TRY IT
Read the records that follow and state how many lines hold "millimetres", adding nothing else.

BEGIN GIVEN DATA

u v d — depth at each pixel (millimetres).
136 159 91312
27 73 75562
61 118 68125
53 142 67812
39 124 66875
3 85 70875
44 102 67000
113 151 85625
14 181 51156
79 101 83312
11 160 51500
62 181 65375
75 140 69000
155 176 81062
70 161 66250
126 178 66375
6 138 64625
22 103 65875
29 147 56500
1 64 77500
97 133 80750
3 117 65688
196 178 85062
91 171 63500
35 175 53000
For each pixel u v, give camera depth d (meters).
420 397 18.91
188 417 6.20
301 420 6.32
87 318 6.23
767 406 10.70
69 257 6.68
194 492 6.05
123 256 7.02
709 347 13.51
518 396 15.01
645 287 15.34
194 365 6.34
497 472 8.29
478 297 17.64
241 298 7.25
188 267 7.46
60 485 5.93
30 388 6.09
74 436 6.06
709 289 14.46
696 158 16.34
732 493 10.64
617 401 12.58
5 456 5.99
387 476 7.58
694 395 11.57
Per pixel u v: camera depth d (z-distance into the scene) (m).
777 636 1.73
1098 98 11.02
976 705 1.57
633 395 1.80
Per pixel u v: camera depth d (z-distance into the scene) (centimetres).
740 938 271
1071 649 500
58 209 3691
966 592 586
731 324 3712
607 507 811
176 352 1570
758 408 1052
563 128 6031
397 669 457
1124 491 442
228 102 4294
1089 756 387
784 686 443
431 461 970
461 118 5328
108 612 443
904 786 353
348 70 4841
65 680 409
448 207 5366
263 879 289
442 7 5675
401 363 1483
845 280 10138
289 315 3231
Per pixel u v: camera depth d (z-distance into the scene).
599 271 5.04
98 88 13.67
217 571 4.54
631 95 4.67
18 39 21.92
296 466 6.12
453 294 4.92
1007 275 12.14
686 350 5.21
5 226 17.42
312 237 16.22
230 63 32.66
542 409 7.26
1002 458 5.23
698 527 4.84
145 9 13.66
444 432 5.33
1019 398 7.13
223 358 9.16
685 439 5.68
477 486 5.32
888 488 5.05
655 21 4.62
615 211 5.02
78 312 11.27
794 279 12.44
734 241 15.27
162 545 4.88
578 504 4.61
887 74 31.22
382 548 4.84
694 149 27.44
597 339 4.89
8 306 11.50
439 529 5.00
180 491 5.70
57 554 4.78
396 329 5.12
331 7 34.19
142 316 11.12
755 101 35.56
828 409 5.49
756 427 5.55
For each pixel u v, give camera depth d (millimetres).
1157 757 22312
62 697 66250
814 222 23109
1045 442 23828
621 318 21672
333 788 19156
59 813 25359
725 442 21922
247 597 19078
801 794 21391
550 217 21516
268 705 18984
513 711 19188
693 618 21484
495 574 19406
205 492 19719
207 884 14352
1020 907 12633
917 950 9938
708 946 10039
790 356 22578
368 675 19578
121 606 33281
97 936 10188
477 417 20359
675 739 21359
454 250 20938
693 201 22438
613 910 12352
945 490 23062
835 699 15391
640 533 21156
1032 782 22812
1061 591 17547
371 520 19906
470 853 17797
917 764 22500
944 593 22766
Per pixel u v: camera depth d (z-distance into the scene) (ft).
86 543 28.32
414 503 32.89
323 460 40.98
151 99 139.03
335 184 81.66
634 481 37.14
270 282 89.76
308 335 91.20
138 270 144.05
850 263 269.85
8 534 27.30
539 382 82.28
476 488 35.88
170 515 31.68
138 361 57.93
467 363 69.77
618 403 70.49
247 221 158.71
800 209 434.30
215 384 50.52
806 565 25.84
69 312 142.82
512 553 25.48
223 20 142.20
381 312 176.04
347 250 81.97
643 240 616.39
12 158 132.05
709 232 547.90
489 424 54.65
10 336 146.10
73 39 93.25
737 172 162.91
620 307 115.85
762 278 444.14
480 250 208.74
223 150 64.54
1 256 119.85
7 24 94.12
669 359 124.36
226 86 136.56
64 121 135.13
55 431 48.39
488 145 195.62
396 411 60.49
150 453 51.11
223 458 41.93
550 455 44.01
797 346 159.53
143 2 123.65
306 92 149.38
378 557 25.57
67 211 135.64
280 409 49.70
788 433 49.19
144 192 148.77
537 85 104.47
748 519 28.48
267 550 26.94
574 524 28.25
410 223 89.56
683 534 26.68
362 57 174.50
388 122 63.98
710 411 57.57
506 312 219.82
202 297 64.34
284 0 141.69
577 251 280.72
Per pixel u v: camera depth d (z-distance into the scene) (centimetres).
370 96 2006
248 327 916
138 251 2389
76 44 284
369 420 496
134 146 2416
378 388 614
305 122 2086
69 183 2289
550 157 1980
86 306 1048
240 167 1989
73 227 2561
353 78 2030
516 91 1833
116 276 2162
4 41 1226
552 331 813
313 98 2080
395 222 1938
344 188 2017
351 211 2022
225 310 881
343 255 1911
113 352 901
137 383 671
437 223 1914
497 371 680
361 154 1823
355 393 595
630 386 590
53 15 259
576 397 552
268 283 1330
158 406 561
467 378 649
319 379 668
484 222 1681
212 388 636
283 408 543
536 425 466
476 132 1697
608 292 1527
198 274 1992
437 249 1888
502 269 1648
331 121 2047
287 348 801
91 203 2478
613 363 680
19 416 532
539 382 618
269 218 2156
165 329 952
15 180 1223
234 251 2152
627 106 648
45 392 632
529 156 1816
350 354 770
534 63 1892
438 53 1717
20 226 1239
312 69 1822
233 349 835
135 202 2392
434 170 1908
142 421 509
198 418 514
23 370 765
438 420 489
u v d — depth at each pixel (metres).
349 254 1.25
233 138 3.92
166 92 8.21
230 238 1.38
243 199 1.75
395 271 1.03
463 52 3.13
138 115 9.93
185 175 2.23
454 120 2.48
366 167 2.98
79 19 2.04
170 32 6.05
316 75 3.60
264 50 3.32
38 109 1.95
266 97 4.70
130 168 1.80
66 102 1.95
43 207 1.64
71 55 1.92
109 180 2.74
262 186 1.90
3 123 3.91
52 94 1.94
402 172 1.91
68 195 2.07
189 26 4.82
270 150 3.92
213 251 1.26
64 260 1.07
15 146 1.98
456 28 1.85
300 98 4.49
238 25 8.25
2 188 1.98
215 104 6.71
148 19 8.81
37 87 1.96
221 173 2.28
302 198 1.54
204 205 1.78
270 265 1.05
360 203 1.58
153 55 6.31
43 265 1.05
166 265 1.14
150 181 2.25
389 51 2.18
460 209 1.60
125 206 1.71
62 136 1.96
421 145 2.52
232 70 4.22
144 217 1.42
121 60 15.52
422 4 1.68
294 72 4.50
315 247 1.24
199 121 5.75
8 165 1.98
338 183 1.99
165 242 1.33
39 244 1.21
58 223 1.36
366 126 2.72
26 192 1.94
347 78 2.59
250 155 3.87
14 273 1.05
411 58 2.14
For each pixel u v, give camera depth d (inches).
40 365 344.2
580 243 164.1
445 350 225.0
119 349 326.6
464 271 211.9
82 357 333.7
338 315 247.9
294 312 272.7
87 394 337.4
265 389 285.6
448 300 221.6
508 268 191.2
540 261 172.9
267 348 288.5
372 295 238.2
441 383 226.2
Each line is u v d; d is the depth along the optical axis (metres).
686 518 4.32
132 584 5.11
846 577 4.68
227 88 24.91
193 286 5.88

END GIVEN DATA

EXERCISE SOLUTION
2